What is Web3?
Understanding the history of the web To understand Web3, it is first important to understand how we got there.
In short, Web1 was read only, Web2 was read and write, and Web3 is read, write and own.
Web1, known as the read-only web (roughly from 1990 to 2004), was mainly made of static websites and used by companies, with individuals creating close to no content.
In 2004, social media platforms emerged, and that was the beginning of the Web2 era, with centralization at its core. Users can also create content and interact with one another. Companies started creating platforms that allowed to share user-generated content, and some big tech companies (think Google, Apple and Amazon) began to monopolize the web as well as collect huge amounts of personal data.
In 2014, Gavin Wood, co-founder of Ethereum, coined the term “Web 3.0”, which referred to the next iteration of the internet. It has since become a term that encompasses the idea of a better, trustless internet that embraces decentralization and a user-owned internet. Web3 uses blockchains, cryptocurrencies and NFTs to empower users and give them ownership.
The decentralized internet The blockchain-based ecosystem is growing fast, and an incredible amount of Web3 platforms, DeFi apps, startups and DAOs (Decentralized Autonomous Organizations) have emerged over the past few years, with blockchain technology as their pillar. Web3 platforms have many use cases, ranging from the real world to the metaverse.
Although disliked by some, Web3 is believed by many to be the future of the internet. In 2021, The New York times reported that venture capital firms invested over $27 billion in crypto and related projects, more than the previous 10 years combined. Even Jack Dorsey, who argued that Web3 was a marketing buzzword, sold his first tweet as an NFT for $48M, proving that crypto adoption is increasing.
With Web2, users can generate content but they don’t own it: they must trust private companies to act in their best interests and if their account is deleted, their data is lost. With Web3, your data lives on the blockchain, so if you decide to leave a platform, you can take your reputation and digital assets with you. Web3 is permissionless, meaning no central authorities get to decide who gets access to what, nor does it require trust as there are no intermediaries for peer-to-peer transactions to occur. It operates using incentives and economic mechanisms.
Let’s say you’re a creator posting your work on a web2 platform. Over time, you build a follower base and use the platform as a means to communicate, share and sell. If the company closes or your account is deleted or banned, you lose your follower base and all the content you had posted on the platform, leading you to have to start over.
Through blockchain technology and smart contracts, users own their data. If you’re a creator who created an NFT (non-fungible token) or a collector who owns an NFT, that information lives on the blockchain. If you leave one NFT marketplace for another or change wallets, you take your digital assets with you.
With DAOs, the company is a form of collective governance: users of the application who own governance tokens of the smart contract can vote on the company’s future, and no single authority has the power to make changes.
Web3 networks include Ethereum, Solana, Polygon and Stacks.

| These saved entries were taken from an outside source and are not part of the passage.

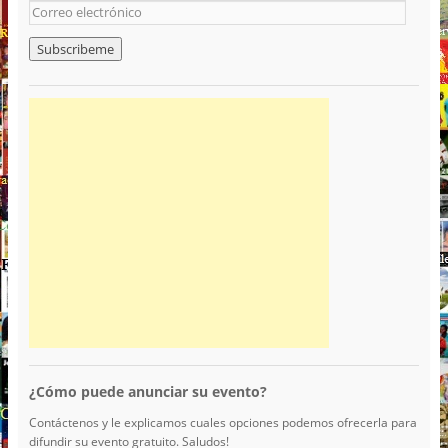
¿Cómo puede anunciar su evento?
Contáctenos y le explicamos cuales opciones podemos ofrecerla para
difundir su evento gratuito. Saludos!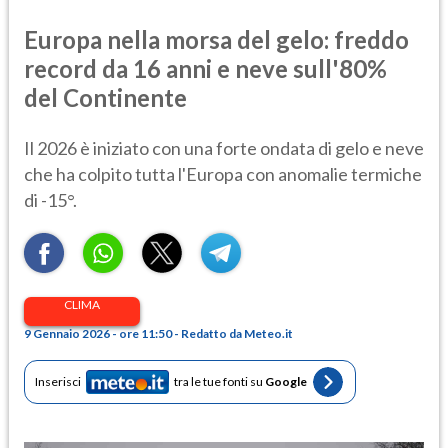
Europa nella morsa del gelo: freddo
record da 16 anni e neve sull'80%
del Continente
Il 2026 è iniziato con una forte ondata di gelo e neve
che ha colpito tutta l'Europa con anomalie termiche
di -15°.
CLIMA
9 Gennaio 2026 - ore 11:50 - Redatto da Meteo.it
Inserisci
tra le tue fonti su
Google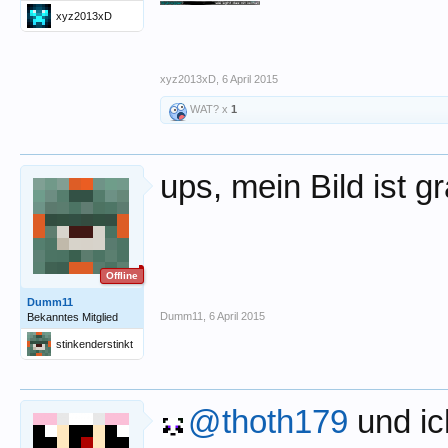
xyz2013xD
xyz2013xD
,
6 April 2015
WAT? x
1
ups, mein Bild ist 
Offline
Dumm11
Dumm11
,
6 April 2015
Bekanntes Mitglied
stinkenderstinkt
@thoth179
und ich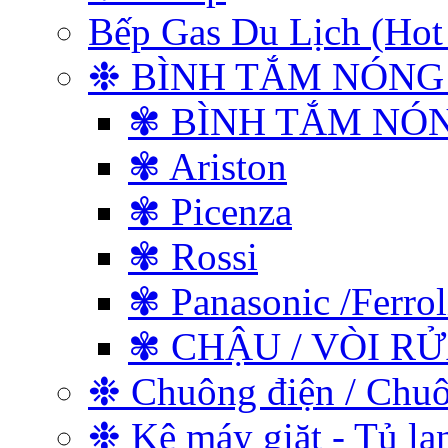
Bếp Gas Du Lịch (
❉ BÌNH TẮM NÓNG
✾ BÌNH TẮM NÓ
✾ Ariston
✾ Picenza
✾ Rossi
✾ Panasonic /Ferrol
✾ CHẬU / VÒI R
❉ Chuông điện / Chu
❉ Kệ máy giặt - Tủ lạ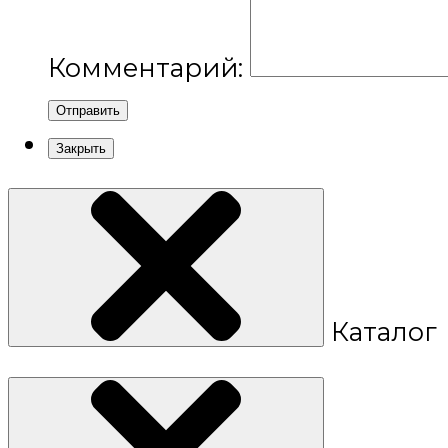
Комментарий:
Отправить
Закрыть
Каталог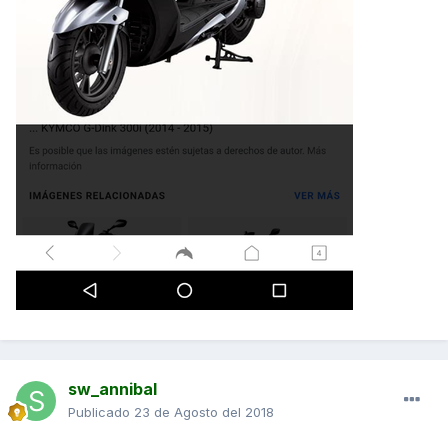
sw_annibal
Publicado
23 de Agosto del 2018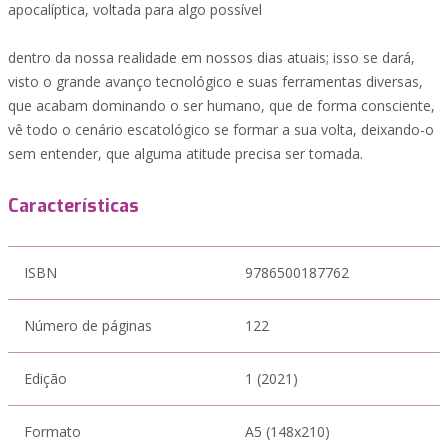
apocalíptica, voltada para algo possível
dentro da nossa realidade em nossos dias atuais; isso se dará,
visto o grande avanço tecnológico e suas ferramentas diversas,
que acabam dominando o ser humano, que de forma consciente,
vê todo o cenário escatológico se formar a sua volta, deixando-o
sem entender, que alguma atitude precisa ser tomada.
Características
ISBN
9786500187762
Número de páginas
122
Edição
1 (2021)
Formato
A5 (148x210)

Some of the most popular Web3 platforms are OpenSea, Coinbase, Binance and Metamask, but there are many more including Gamma.io on the Stacks blockchain.
Web3 with Gamma Gamma is the third letter of the Greek alphabet, for the third phase of the web, a home for creators and collectors to come together in a user-owned internet.

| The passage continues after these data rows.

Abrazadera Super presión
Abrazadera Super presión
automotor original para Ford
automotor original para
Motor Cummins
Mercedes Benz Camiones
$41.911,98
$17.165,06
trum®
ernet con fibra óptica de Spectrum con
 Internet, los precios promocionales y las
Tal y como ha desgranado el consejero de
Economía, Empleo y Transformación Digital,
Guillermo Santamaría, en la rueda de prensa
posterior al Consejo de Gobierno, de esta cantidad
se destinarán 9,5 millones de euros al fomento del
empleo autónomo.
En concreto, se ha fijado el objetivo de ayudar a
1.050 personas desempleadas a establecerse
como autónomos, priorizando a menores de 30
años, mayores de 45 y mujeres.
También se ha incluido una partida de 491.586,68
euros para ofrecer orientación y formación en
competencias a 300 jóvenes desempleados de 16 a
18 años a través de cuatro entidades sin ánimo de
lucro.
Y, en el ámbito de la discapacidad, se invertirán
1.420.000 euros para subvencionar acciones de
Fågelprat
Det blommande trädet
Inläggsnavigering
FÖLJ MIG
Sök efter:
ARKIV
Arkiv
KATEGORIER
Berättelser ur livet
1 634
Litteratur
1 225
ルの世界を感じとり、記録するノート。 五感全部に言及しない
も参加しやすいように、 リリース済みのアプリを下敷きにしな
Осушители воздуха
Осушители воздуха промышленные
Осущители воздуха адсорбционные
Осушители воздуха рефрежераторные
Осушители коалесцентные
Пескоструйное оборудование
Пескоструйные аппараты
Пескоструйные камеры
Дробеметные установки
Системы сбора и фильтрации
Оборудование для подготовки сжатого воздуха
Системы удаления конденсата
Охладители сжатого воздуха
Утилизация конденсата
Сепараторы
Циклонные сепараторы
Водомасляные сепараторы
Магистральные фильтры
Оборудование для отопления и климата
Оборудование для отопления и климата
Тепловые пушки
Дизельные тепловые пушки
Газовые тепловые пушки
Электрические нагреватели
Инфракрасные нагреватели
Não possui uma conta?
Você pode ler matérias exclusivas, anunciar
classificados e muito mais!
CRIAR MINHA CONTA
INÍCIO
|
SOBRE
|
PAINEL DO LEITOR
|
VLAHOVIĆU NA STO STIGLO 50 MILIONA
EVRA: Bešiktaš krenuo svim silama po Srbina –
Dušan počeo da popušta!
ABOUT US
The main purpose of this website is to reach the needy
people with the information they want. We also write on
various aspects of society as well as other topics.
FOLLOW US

The Gamma platform consists of three core products:
A user-first marketplace to find, explore, and collect extraordinary NFTs secured by Bitcoin, the most trusted and decentralized settlement layer for digital assets.
A creator-first NFT launchpad for artists to deploy fully tested, creator-owned, no-code smart contracts in minutes.
A social platform, bringing together creators and collectors in an engaging and Web3-native way.
Gamma is built to support your existing decentralized identity and let you bring it with you, not lock you into another one within a walled garden. That’s why we’ve supported BNS names from day one, without requiring users to sign up or give up personal data to use the platform.
Not requiring users to set up accounts linked to personal data unlocks a completely new way of following and engaging with Web3 identities. Users can follow other users based on their public blockchain data and visualize their own entire history immediately when they connect their wallet. We believe this fully embodies the paradigm shift in online privacy models introduced in Satoshi Nakamoto’s Bitcoin white paper.
Gamma is built on the Stacks blockchain, a layer 1 blockchain which uses Bitcoin's high security while allowing the creation of smart contracts. The Stacks blockchain enables the creation of many projects and applications with the most notable examples being Stacks-based NFTs and DeFi. Stacks uses the Clarity programming language, which is decidable and interpreted and allows users to verify the code, essentially making the Stacks blockchain a ‘GitHub for smart contracts’.